Temeroso de Dios, recto, humilde, presto para aprender y paciente al sufrir. Los mansos están dispuestos a seguir las enseñanzas del Evangelio.

  • Aprended de mí, que soy manso y humilde de corazón: Mateo 11:29.
  • La mansedumbre es un fruto del Espíritu: Gál. 5:22–23.
  • El siervo del Señor debe ser amable, apto para enseñar, sufrido; que con mansedumbre corrija a los que se oponen: 2 Tim. 2:24–25.
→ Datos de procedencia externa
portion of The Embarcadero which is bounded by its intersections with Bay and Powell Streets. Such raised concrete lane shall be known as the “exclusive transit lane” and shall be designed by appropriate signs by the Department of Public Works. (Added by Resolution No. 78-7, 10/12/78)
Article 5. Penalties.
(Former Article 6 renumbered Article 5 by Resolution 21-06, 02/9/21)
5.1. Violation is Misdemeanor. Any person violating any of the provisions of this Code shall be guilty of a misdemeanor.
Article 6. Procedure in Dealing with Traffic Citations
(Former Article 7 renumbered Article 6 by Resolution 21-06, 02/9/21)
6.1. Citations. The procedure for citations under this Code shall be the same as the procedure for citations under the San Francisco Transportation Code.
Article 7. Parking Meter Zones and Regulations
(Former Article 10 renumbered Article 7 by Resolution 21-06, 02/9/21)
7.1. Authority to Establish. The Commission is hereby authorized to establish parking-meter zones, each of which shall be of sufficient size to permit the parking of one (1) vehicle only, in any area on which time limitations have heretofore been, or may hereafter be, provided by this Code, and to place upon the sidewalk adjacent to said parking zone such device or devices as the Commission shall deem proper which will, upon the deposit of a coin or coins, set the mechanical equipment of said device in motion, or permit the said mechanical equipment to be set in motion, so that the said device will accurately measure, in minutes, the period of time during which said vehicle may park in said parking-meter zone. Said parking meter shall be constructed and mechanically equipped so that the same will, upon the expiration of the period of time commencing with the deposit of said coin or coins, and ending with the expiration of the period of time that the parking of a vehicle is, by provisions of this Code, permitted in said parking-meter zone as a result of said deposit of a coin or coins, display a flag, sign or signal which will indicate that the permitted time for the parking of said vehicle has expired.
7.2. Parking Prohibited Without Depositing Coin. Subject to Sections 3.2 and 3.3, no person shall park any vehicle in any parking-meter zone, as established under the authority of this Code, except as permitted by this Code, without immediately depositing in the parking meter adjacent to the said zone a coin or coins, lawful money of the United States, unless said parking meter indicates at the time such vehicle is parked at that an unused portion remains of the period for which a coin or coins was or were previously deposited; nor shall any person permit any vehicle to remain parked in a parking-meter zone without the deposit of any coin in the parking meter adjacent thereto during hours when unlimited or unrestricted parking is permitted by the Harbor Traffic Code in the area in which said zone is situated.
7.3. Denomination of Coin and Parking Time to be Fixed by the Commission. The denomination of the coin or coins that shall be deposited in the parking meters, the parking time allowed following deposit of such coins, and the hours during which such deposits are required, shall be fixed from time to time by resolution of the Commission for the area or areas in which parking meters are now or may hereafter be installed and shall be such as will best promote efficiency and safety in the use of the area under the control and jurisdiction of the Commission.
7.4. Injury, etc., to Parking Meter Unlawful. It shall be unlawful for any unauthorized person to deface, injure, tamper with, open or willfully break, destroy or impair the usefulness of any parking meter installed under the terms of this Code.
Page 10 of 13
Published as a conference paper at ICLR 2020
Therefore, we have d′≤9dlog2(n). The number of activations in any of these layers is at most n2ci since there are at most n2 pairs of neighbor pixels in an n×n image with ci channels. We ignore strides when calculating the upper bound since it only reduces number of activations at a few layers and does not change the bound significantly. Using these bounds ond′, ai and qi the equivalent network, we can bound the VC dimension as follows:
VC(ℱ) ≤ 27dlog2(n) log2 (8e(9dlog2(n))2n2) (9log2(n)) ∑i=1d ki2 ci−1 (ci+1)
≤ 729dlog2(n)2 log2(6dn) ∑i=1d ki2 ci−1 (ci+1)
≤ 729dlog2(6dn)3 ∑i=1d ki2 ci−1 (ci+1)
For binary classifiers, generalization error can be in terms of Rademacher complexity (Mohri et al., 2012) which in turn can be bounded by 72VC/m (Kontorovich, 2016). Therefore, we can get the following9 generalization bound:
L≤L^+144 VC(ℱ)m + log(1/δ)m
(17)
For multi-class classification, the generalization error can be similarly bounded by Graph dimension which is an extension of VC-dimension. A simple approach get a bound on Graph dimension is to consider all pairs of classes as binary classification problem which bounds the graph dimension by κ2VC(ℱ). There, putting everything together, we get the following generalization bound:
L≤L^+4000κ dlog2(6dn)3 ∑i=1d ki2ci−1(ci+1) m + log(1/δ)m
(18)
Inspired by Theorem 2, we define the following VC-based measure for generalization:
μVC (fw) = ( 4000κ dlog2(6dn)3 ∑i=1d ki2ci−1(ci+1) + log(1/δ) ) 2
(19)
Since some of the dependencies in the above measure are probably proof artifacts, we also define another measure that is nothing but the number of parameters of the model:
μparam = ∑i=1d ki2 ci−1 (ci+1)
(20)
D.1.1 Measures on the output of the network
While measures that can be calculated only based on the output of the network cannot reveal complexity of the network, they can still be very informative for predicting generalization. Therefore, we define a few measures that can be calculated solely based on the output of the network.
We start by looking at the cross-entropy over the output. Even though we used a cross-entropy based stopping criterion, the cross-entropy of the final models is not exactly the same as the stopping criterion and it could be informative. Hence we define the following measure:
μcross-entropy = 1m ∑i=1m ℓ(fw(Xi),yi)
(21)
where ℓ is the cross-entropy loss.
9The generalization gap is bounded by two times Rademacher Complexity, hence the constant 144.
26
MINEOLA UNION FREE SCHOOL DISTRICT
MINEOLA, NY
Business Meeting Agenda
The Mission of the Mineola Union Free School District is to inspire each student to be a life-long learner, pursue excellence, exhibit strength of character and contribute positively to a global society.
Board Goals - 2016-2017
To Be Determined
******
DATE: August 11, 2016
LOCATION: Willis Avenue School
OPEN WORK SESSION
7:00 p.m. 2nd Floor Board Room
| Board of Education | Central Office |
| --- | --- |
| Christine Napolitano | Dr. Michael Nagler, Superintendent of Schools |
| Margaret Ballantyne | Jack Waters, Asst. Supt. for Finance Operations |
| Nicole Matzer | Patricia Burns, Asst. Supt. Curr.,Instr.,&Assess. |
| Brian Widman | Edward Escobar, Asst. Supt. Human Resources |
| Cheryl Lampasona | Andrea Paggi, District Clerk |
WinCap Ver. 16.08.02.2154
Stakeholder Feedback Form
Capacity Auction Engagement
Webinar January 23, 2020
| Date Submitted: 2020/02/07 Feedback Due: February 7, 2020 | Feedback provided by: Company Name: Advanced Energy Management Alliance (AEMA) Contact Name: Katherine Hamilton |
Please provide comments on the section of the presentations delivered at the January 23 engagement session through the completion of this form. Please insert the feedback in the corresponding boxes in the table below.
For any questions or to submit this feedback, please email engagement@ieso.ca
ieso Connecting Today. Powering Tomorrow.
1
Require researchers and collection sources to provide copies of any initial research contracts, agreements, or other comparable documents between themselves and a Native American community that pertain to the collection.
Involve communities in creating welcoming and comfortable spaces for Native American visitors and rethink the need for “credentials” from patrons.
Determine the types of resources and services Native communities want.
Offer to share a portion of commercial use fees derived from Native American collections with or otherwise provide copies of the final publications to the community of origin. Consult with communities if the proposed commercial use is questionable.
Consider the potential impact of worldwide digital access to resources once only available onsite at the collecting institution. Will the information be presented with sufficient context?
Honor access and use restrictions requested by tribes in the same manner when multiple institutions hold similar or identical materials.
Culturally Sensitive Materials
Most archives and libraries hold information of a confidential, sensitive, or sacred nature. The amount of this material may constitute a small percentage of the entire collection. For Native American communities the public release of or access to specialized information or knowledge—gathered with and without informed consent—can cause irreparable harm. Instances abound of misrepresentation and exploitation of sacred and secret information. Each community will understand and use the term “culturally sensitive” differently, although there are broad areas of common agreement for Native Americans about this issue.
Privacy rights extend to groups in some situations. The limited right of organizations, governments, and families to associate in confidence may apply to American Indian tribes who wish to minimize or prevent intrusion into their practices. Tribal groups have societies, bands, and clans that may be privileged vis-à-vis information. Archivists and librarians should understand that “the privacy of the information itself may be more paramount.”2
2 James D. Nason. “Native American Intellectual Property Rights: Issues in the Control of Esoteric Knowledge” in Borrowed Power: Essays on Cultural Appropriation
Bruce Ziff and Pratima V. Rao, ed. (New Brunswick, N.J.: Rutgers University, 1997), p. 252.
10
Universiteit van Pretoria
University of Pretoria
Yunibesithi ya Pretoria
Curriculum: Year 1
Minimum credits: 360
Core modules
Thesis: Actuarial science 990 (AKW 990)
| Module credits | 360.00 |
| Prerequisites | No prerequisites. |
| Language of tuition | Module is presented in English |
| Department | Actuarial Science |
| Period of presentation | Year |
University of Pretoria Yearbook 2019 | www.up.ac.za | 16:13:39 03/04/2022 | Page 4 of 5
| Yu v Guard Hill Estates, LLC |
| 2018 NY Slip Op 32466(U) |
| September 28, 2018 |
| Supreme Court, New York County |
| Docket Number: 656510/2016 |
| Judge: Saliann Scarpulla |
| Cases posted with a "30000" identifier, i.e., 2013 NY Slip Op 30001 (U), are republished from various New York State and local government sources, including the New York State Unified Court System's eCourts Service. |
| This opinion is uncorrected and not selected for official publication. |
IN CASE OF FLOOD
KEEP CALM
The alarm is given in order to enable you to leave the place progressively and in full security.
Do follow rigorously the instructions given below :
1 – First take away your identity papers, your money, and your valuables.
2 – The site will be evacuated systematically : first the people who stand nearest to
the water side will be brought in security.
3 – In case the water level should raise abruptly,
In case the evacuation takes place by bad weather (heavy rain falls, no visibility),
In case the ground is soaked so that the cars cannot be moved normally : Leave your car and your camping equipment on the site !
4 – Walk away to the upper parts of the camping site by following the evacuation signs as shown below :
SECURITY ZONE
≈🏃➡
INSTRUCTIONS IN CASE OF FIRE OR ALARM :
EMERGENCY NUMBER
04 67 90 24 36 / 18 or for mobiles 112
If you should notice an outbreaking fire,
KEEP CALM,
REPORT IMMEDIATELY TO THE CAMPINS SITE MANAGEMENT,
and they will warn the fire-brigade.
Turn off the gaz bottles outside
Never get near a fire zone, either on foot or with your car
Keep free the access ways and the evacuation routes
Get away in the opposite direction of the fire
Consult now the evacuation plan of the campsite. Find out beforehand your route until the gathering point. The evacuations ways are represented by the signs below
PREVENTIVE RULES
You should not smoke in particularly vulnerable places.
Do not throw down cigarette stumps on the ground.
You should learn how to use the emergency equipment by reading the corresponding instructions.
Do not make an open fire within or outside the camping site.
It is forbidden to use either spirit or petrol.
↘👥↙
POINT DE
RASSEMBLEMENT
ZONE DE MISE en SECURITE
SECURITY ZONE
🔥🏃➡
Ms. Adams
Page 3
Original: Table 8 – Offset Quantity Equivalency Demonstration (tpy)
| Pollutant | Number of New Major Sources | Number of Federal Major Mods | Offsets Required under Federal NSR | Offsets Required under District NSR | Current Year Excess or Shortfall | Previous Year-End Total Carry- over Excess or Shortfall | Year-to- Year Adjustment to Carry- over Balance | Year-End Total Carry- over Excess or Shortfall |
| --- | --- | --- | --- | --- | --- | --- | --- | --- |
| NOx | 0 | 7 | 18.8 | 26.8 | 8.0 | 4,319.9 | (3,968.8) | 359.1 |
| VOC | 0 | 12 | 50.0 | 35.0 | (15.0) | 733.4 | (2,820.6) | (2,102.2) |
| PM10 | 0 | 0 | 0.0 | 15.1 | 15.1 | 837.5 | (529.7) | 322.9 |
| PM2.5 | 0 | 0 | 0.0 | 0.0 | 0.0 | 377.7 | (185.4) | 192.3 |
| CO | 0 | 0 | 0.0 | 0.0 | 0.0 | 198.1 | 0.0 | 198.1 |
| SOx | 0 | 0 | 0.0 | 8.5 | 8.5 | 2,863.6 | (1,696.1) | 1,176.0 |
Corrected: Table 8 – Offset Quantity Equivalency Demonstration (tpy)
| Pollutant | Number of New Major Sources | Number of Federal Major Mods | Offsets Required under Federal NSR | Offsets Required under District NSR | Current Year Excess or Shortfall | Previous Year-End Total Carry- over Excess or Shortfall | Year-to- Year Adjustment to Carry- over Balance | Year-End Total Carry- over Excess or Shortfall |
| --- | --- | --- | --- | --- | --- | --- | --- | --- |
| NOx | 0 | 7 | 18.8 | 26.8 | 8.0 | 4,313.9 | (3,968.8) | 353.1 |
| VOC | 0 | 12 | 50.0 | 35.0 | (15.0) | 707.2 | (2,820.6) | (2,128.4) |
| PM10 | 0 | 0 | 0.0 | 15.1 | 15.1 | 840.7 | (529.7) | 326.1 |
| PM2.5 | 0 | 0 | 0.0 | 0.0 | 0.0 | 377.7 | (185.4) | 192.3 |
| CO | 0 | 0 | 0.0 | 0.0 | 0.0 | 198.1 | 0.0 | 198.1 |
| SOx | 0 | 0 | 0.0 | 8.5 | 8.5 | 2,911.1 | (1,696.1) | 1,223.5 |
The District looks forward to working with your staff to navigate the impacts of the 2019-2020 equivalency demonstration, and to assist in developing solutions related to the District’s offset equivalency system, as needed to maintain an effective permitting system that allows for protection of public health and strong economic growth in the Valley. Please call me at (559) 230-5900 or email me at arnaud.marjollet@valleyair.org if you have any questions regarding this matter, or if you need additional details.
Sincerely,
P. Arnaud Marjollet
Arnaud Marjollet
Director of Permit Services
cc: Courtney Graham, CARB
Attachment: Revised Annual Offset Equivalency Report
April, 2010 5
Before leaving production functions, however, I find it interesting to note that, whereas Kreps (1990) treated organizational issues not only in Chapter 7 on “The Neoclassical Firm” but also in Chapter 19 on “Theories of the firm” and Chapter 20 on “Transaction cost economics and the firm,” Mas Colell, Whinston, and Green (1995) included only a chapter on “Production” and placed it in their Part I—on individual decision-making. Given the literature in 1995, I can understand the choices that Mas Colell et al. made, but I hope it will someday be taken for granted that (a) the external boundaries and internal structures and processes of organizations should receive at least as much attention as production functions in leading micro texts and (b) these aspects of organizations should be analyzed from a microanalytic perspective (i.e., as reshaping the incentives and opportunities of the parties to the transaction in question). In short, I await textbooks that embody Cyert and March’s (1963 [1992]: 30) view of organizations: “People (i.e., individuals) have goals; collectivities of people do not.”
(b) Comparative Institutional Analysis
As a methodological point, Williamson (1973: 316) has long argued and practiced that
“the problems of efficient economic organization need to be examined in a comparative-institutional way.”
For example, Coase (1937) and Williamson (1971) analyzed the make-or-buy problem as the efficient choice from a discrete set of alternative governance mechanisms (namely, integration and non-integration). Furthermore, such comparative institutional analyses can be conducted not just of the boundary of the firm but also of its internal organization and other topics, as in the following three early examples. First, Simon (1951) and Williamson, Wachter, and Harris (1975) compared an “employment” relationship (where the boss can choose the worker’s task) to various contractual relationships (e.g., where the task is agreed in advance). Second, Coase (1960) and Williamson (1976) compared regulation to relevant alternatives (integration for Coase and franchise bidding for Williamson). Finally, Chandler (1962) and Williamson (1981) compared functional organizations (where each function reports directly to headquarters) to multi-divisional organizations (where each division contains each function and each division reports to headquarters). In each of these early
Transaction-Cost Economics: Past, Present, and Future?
  • Un espíritu agradable y apacible es de gran estima delante de Dios: 1 Pe. 3:4.
  • Despojaos del hombre natural y sed mansos: Mos. 3:19. Alma 13:27–28.
  • Dios mandó a Helamán que enseñara al pueblo a ser manso: Alma 37:33.
  • La gracia del Señor es suficiente para los mansos: Éter 12:26.
  • Tenéis fe en Cristo a causa de vuestra mansedumbre: Moro. 7:39.
  • Nadie es aceptable a Dios sino los mansos y humildes de corazón: Moro. 7:44.
  • La remisión de los pecados trae la mansedumbre y la humildad de corazón, y, por motivo de la mansedumbre, viene la visitación del Espíritu Santo: Moro. 8:26.
  • Camina en la mansedumbre de mi Espíritu: DyC 19:23.
  • Gobierna tu casa con mansedumbre: DyC 31:9.
  • El poder y la influencia del sacerdocio pueden mantenerse con benignidad y mansedumbre: DyC 121:41.